When Cheng Weigao died in 2010, Ching’s wife and daughters returned to China for the funeral, but Ching did not because of the outstanding warrant. He attended the memorial remotely via a laptop held by one of his daughters. After Cheng's death, Ching’s mother, Zhang Peifei, continued writing to the central government and relevant departments seeking to have the warrant lifted, without success.
Ching denied all allegations by China, claiming that his father and him were the targets of political persecution. He twice applied for Canadian citizenship, in 2001 and 2004, but withdrew his second application in 2009 after years of delay. He applied for refugee status in 2012 but the claim was denied in 2014. Ching then filed a C$1.75 million lawsuit against the Canadian government, alleging conspiracy and unfair treatment.
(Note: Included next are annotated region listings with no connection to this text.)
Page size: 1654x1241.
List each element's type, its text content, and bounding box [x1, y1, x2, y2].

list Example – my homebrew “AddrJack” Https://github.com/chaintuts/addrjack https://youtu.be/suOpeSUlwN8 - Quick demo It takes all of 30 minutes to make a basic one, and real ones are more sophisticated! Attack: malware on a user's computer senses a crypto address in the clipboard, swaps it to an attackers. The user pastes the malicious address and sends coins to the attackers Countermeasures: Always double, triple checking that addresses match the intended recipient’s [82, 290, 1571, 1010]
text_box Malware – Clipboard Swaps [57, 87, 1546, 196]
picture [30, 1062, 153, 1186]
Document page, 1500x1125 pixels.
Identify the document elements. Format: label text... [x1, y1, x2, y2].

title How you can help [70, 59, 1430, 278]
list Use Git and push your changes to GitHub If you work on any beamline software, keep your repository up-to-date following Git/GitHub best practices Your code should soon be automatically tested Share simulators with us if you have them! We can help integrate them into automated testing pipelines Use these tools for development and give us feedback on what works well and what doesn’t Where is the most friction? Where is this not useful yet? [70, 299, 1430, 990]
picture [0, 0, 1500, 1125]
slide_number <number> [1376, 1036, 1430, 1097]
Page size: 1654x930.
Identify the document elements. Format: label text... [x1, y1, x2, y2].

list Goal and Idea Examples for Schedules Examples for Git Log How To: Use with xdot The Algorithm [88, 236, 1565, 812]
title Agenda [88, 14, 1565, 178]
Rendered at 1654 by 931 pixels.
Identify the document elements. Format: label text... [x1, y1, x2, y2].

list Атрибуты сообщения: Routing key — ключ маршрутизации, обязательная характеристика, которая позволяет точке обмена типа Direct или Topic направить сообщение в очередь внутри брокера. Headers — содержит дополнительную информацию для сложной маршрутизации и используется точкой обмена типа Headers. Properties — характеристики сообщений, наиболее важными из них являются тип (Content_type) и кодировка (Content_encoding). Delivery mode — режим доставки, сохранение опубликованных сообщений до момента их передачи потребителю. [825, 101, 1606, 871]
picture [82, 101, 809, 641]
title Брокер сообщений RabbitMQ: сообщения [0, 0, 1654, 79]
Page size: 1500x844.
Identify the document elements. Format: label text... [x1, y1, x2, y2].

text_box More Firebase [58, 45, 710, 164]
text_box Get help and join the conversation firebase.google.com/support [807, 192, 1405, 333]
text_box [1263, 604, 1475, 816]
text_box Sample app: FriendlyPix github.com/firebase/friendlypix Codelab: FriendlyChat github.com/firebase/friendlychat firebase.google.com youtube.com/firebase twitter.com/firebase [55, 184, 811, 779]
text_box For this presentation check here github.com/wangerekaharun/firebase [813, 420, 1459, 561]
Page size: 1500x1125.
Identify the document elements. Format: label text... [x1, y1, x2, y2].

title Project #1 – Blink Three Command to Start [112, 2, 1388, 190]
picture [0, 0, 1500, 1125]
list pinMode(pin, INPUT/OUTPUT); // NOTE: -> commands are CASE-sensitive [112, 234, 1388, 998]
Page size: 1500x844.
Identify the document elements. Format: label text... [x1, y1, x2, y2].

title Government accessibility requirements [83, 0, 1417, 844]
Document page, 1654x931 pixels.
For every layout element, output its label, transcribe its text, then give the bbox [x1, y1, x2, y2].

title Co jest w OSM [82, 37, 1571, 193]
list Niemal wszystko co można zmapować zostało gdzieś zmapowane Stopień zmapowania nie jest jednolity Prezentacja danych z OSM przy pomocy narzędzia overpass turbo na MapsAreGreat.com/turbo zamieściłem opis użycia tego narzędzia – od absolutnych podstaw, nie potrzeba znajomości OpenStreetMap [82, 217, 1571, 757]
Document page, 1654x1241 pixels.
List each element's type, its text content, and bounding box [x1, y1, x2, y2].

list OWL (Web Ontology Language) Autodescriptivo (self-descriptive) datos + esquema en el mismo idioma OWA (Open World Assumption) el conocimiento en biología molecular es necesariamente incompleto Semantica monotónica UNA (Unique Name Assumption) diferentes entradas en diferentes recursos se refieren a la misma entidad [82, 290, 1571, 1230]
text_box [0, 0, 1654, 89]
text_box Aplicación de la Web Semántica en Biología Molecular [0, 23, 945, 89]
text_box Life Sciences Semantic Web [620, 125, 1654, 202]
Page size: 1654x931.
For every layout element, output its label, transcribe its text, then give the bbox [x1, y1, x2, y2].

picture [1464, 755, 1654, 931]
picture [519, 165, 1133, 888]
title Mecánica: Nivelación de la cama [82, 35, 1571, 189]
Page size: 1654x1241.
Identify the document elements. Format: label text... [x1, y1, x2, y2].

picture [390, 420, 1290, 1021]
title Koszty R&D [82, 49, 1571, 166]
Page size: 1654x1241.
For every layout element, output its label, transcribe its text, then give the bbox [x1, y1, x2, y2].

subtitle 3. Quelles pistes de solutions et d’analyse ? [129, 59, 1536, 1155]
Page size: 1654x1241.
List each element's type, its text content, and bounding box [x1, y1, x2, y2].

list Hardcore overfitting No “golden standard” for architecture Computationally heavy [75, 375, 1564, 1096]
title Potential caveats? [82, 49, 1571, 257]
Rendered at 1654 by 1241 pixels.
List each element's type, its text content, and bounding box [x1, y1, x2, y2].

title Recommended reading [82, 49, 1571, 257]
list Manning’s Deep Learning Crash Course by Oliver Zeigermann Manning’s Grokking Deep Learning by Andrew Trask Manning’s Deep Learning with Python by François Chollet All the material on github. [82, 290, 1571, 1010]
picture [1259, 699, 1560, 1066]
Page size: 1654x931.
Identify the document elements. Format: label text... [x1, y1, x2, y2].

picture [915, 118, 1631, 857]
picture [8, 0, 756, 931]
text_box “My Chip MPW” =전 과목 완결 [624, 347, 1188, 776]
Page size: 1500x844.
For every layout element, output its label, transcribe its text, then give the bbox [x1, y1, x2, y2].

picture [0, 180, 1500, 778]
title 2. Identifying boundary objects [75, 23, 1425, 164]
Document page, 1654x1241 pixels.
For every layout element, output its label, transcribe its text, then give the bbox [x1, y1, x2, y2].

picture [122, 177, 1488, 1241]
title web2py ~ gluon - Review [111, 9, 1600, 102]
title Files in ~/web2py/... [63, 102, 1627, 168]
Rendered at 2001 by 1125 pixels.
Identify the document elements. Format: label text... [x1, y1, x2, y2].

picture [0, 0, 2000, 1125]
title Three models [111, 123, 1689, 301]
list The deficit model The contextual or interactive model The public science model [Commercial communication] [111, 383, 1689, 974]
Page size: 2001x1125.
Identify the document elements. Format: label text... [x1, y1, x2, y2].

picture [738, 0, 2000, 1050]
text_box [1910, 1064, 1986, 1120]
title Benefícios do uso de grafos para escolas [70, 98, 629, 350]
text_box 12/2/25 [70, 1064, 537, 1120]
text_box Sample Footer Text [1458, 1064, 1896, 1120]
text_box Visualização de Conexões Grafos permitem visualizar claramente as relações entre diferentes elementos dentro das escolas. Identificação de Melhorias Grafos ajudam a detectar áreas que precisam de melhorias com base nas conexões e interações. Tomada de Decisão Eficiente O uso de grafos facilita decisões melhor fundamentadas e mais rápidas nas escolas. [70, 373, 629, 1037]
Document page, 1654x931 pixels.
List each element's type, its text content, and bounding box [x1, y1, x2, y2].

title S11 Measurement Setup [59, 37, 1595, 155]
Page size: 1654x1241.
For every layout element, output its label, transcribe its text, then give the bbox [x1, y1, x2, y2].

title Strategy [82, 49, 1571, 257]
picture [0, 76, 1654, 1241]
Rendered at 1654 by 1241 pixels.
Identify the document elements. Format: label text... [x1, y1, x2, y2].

In July 2015, Federal Court Justice Yvan Roy ordered the Immigration and Refugee Board to reconsider Ching’s case, ruling that the board had relied too heavily on unsubstantiated findings from Chinese courts. In 2018, Interpol removed Ching’s name from its list of wanted fugitives, stating that the information provided by China did not comply with its policies.
Ching filed a defamation lawsuit against the South China Morning Post and reporter Ian Young over their 2015 coverage of his case, which cited a later retracted Canadian immigration-department statement referring to Ching as a “criminal” and “fraudster.” In 2020, a Canadian tribunal held that the Chinese allegations against Ching had not been proven. The defamation lawsuit was settled later that year, with Ching and SCMP jointly donating $50,000 to the Richmond Hospital Foundation. After nearly twenty years of legal proceedings, Ching was granted Canadian citizenship in December 2020.